Marijuana-positive drivers possess a mildly elevated risk of being in accidents compared to drug and alcohol free drivers—but this risk is not positively correlated with higher blood/THC levels, according to results published online in a journal, Accident Analysis and Prevention.
Researchers assessed the risk of accident associated with drivers who tested positive for the presence of drugs or alcohol in their blood compared to drug and alcohol free drivers in 1,046 fatal auto accidents.
Alcohol-positive drivers were most likely to be culpable in fatal accidents (OR=13.7). Drivers who tested positive for drugs other than alcohol, such as opiates, sedatives, and cannabis had a ratio of 3.5.
Drivers who tested positive for marijuana only, as indicated by presence of THC in their blood, were only weakly associated with accident culpability (OR=1.3).
Drivers who tested positive for the presence of THC in blood at levels of 5ng/ml or higher possessed no elevated rate of accident culpability (OR=1), but, oddly, those with trace levels of THC (less than 2 ng/ml) did possess greater rates of culpability (OR=3.1).
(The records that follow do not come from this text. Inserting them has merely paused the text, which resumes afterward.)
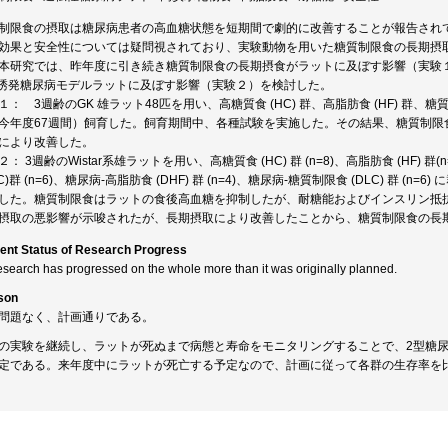
制限食の摂取は糖尿病患者の高血糖状態を短期間で劇的に改善することが報告され
効果と安全性については疑問視されており、実験動物を用いた糖質制限食の長期摂
本研究では、昨年度に引き続き糖質制限食の長期摂食がラットに及ぼす影響（実験
Z誘発糖尿病モデルラットに及ぼす影響（実験２）を検討した。
１： 3週齢のGK 雄ラット48匹を用い、高糖質食 (HC) 群、高脂肪食 (HF) 群、
今年度67週間）飼育した。飼育期間中、各種試験を実施した。その結果、糖質制限
により改善した。
： 3週齢のWistar系雄ラットを用い、高糖質食 (HC) 群 (n=8)、高脂肪食 (HF) 群(n
HC)群 (n=6)、糖尿病-高脂肪食 (DHF) 群 (n=4)、糖尿病-糖質制限食 (DLC) 群
した。糖質制限食はラットの食後高血糖を抑制したが、耐糖能およびインスリン抵
摂取の悪影響が示唆されたが、長期摂取により改善したことから、糖質制限食の長
ent Status of Research Progress
esearch has progressed on the whole more than it was originally planned.
son
問題なく、計画通りである。
の実験を継続し、ラットが死ぬまで病態と寿命をモニタリングすることで、2型糖
定である。来年度中にラットが死亡する予定なので、計画に従って各群の生存率を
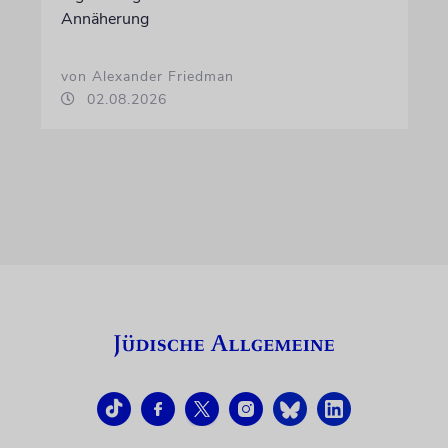
Annäherung
von Alexander Friedman
02.08.2026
According to the US National Highway Traffic Safety Administration: “It is difficult to establish a relationship between a person’s THC blood or plasma concentration and performance impairing effects. It is inadvisable to try and predict effects based on blood THC concentrations alone, and currently impossible to predict specific effects based on THC-COOH (metabolite) concentrations.”
Another study commissioned by the United States Department of Transportation concludes similarly: “One of the program’s objectives was to determine whether it is possible to predict driving impairment by plasma concentrations of THC … in single samples. The answer is very clear: it is not. Plasma of drivers showing substantial impairment in these studies contained both high and low THC concentrations, and, drivers with high plasma concentrations showed substantial, but also no impairment, or even some improvement.”
What are the states doing?
Washington and Montana define drivers with 5ng/ml or more of THC in their blood as per se impaired. Colorado law presumes impairment if more than 5ng/ml of THC in their blood. Three states – Nevada (2ng/ml), Ohio (2ng/ml), and Pennsylvania (1ng/ml) – impose lower per se limits for THC in blood.
Eleven other states impose zero tolerance per se laws for the presence of cannabis. Lastly, some states require evidence of recent drug ingestion as well as evidence that a driver was under the influence of the substances that he or she had consumed for a DUI drug conviction to stick.
In a 2013 Humboldt Journal of Social Relations article, NORML Deputy Director Paul Armentano argued: “The sole presence of THC and/or its metabolites in blood, particularly at low levels, is an inconsistent and largely inappropriate indicator of psychomotor impairment in cannabis consuming subjects. … As additional states consider amending their cannabis consumption laws, lawmakers would be advised to consider alternative legislative approaches to address concerns over DUI cannabis behavior that do not rely solely on the presence of THC or its metabolites in blood or urine as determinants of guilt in a court of law. Otherwise, the imposition of traffic safety laws may inadvertently become a criminal mechanism for law enforcement and prosecutors to punish those who have engaged in legally protected behavior and who have not posed any actionable traffic safety threat.”
According to a 2013 article published in Accident Analysis and Prevention, drivers found positive for amphetamines (OR=6.19), opiates (OR=1.91) and benzodiazepines (OR=1.17) represent the highest odds of traffic accident injury, while drivers testing positive for penicillin (OR=1.12), antihistamines (OR= 1.12), cannabis (OR=1.10), and analgesics (OR=1.02) possess the lowest odds ratios.
As Donnie Da Kine put it: “A 100% unimpaired 65 year-old male is a greater risk while driving than stoned 30 year-old male.”